Eigenlich viel zu gut  mit den Carbon-Tex Scheiben, aber was tut man nicht alles um die leichte Montage 500g mehr ausreizen zu können. Macht einfach Laune, und der Sound beim Karpfen ist top!


----------



## CptHaddock (23. Juli 2009)

*AW: gute Rolle für Matchrute*

Hi,

wenn man sich mal so in der Szene der Profis umschaut (zumindest derer, die nicht durch Teamzugehörigkeit an bestimmte Marken gebunden sind und selbst bei denen ab und an) wirst Du nur einen Hersteller finden: Shimano.

Bei einer 4,20er Rute ein 4000er Modell, bei einer feineren 3,90er auch mal ein 3000er Modell.

Nonplusultra ist die 4000er Shimano Stradic GTM RB, die ich auch selbst an meiner 4,20er Speedmaster Dynabalance fische. Geniale Rolle, der Hammer. Dieses Modell fischen auch fast alle Profi-Matcher, die ich so kenne.

Wer etwas weniger augeben möchte: 4000er Shimano Super GTM RB. Die steht der Stradic in kaum etwas nach.

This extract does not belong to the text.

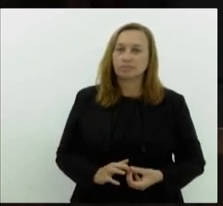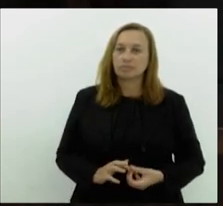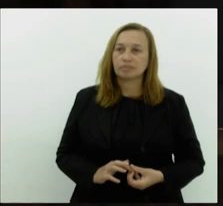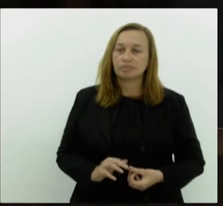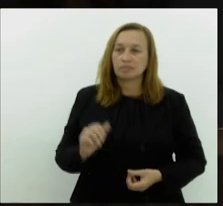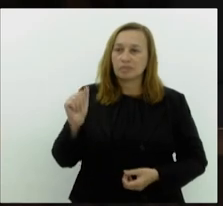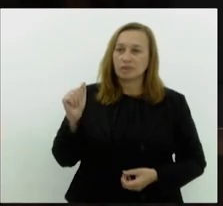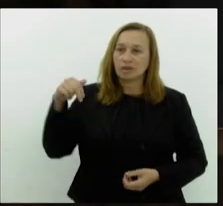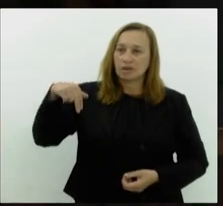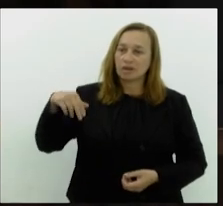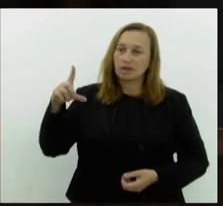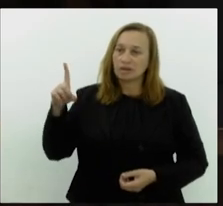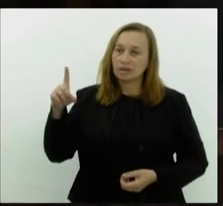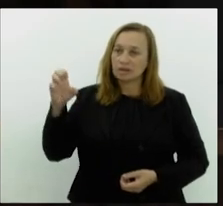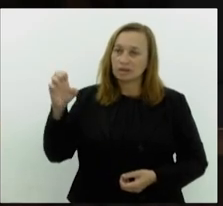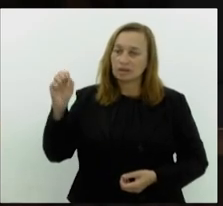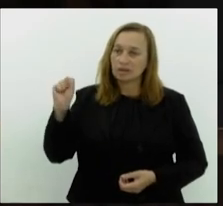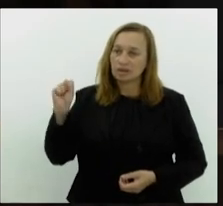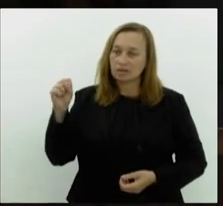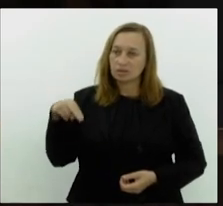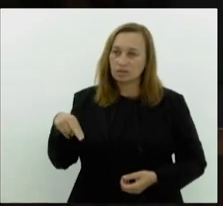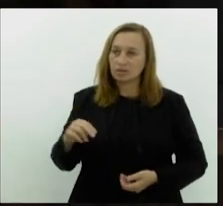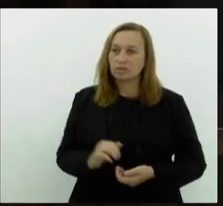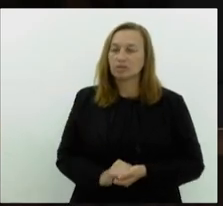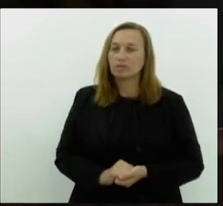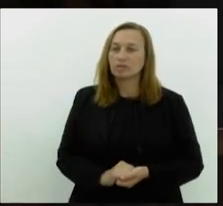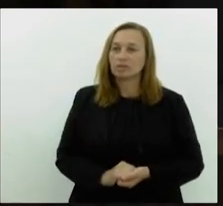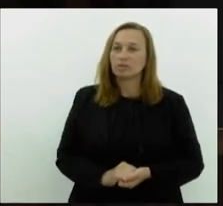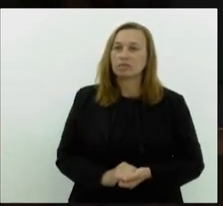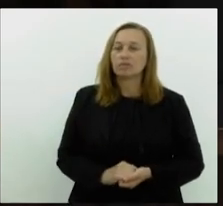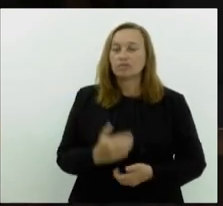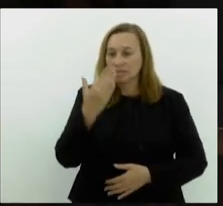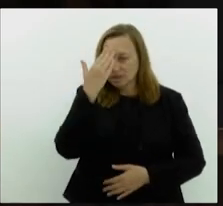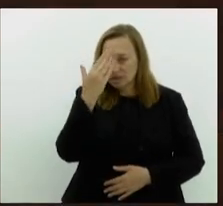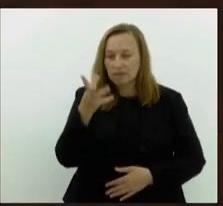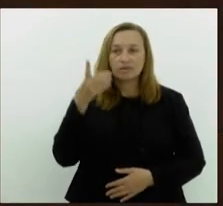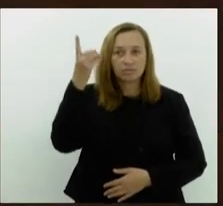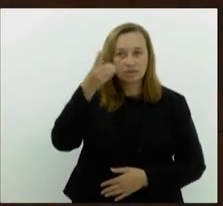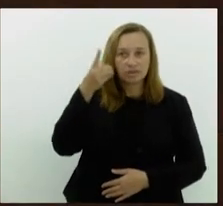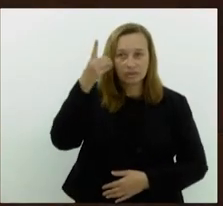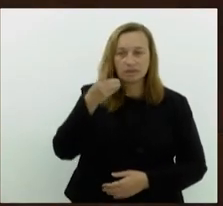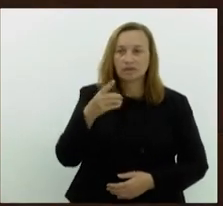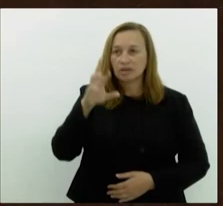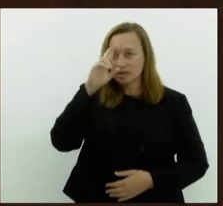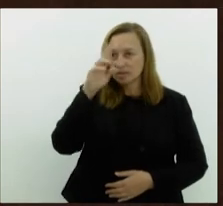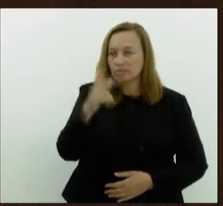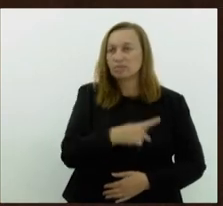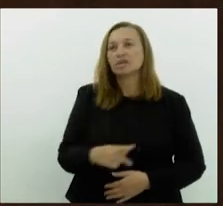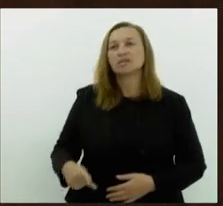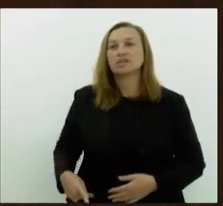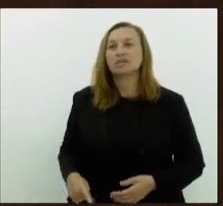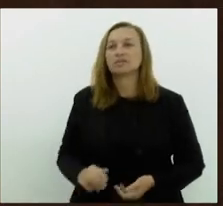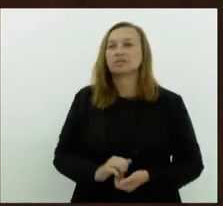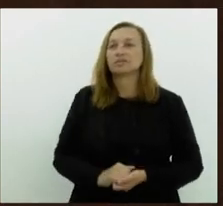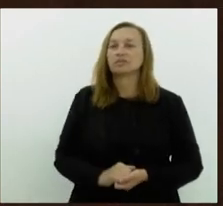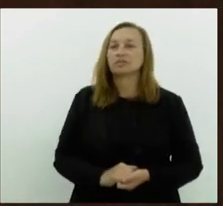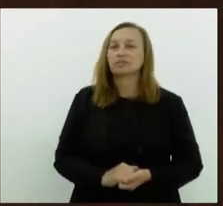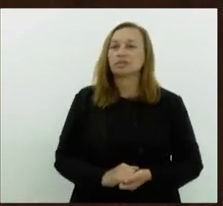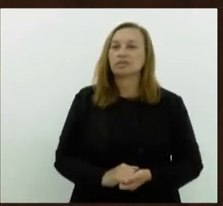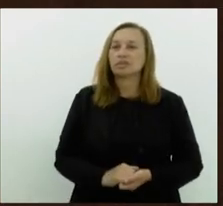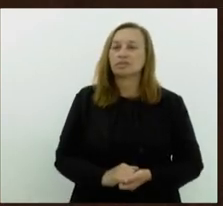Anderson Moraes, por gentileza, de novo. Muito obrigado, nosso nobre deputado. Senhor presidente, desta vez, tá,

Und wer noch ein wenig sparsamer ist: 4000er Shimano Exage. Ich fische davon eine 3000er an meiner Bolo und bin auch sehr zufrieden, obwohl man den Unterschied zur Stradic in Bezug auf die Laufruhe und die Haptik schon merkt.

Gruß

Der Cpt.


----------



## Borg (23. Juli 2009)

*AW: gute Rolle für Matchrute*

Ich hab an meiner Match ne Daiwa RSI 2000 und bin damit auch sehr zufrieden.

Gruß,
Borg


----------



## Aloha (23. Juli 2009)

*AW: gute Rolle für Matchrute*

Ich habe an der Match die 4000er Shimano Super GTM RB und bin damit mehr als zufrieden.


----------



## da Poser (23. Juli 2009)

*AW: gute Rolle für Matchrute*



> bis hin zum bekannten Match-Modell der RedArc 10401M.
> Finde diese besonders weiche und hochwertige Bremse in der Matchspule einfach genial. 150m 0,18mm Mono passen drauf, das ist auch ausreichend und die Spule schön flach.

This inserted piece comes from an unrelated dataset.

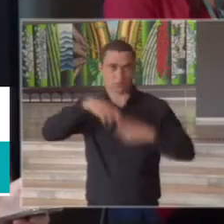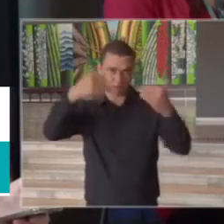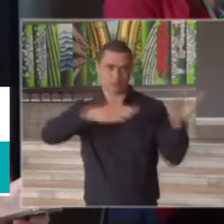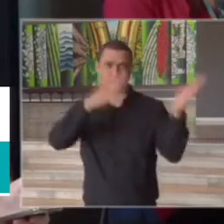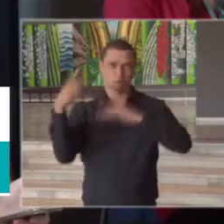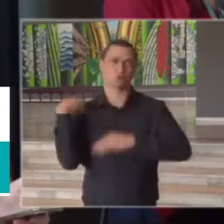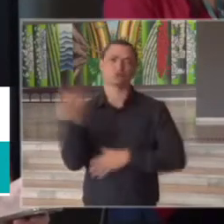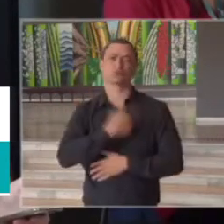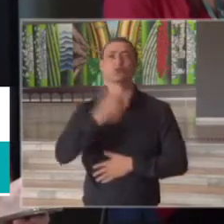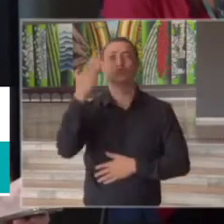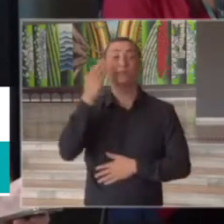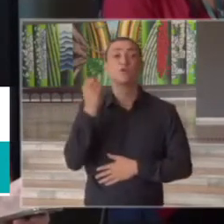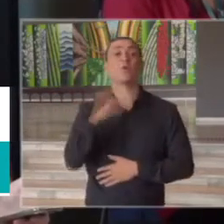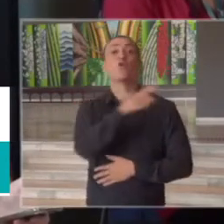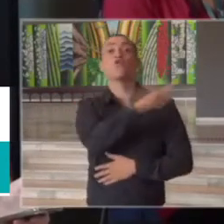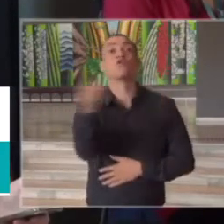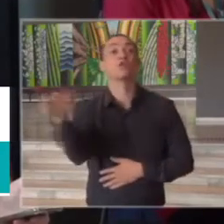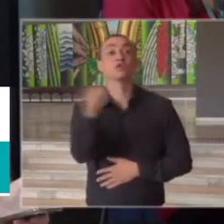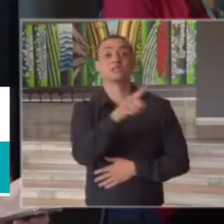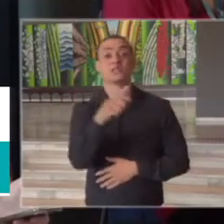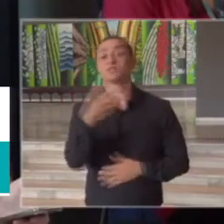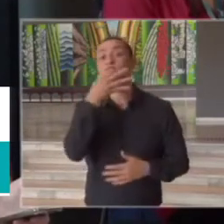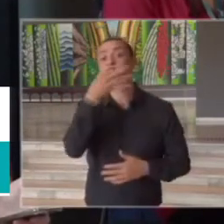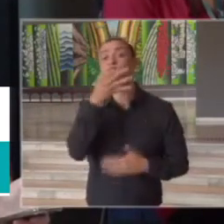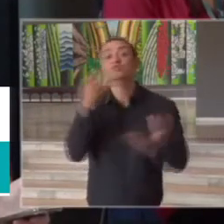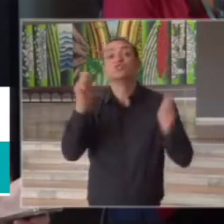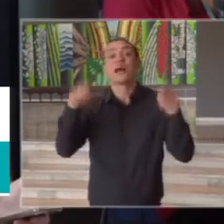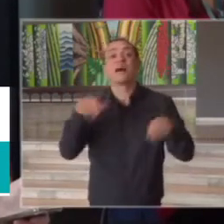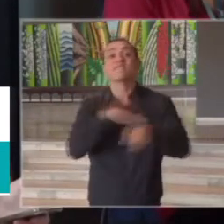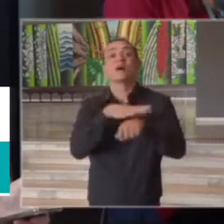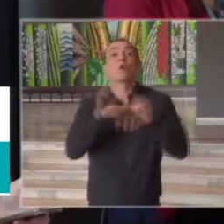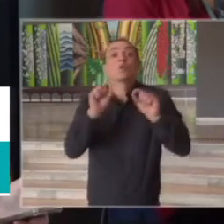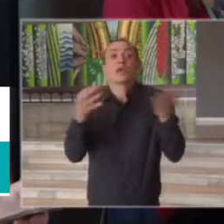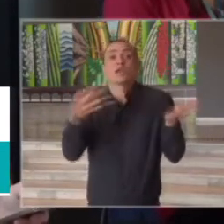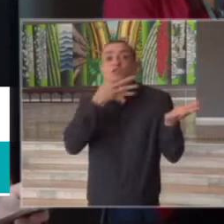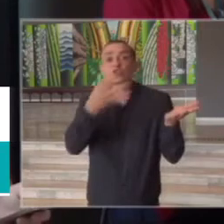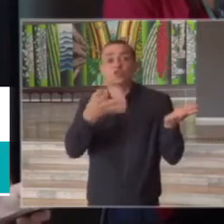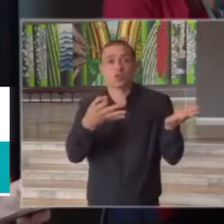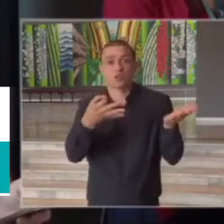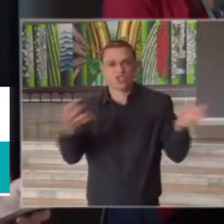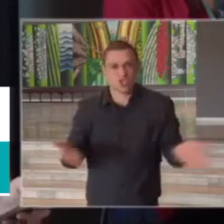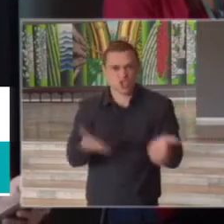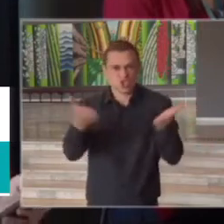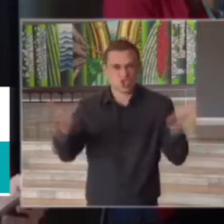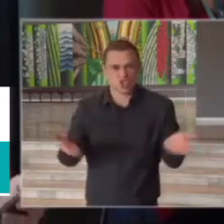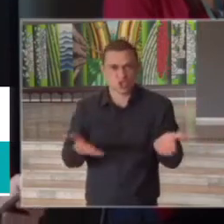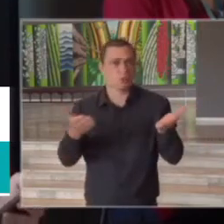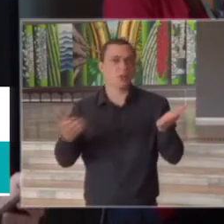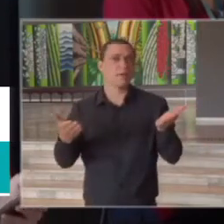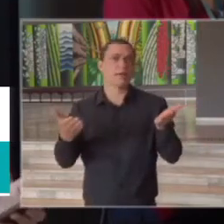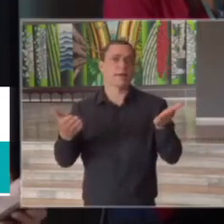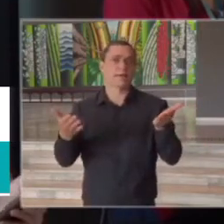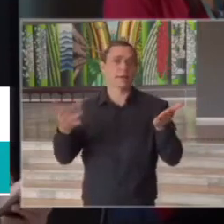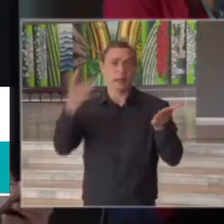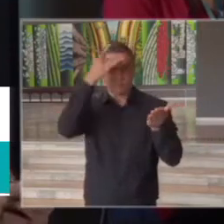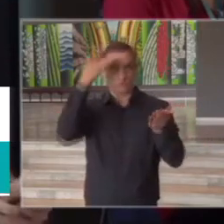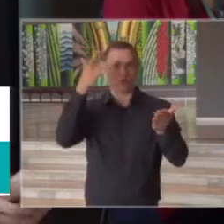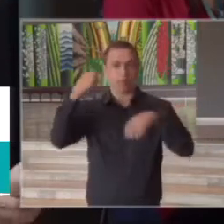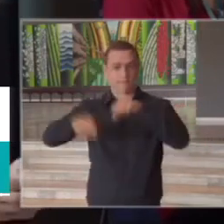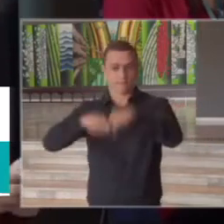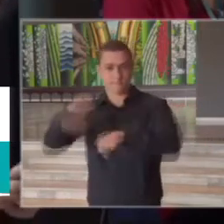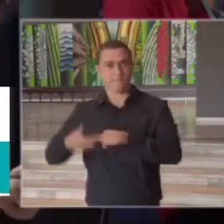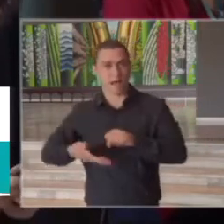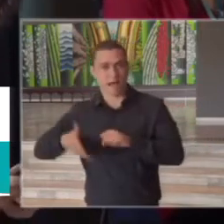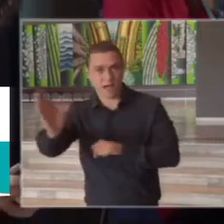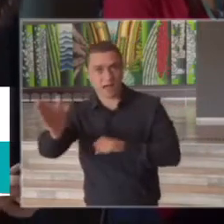para todos o que que vocês acham que pode ser feito estimular o uso de ciclofaixas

Ah wo wir gerade den Experten hier haben, ist das ein anderes Bremssystem als bei der Ecusima/ Applause? Könnte man eine solche Matchspule auch auf einer der oben genannten einsetzen oder würde das nicht funktionieren?
Gesetzt den Fall man könnte die 4000er Matchspule auf einer 4000er Ecusima oder Applause verwenden, wäre die Bremsleistung dann schlechter?

mfg
da Poser


----------



## angelsüchto (23. Juli 2009)

*AW: gute Rolle für Matchrute*

Ich fische 2 spro passion und bin sehr sehr zufrieden|wavey:


----------



## Nordlichtangler (23. Juli 2009)

*AW: gute Rolle für Matchrute*



da Poser schrieb:


> Gesetzt den Fall man könnte die 4000er Matchspule auf einer 4000er Ecusima oder Applause verwenden, wäre die Bremsleistung dann schlechter?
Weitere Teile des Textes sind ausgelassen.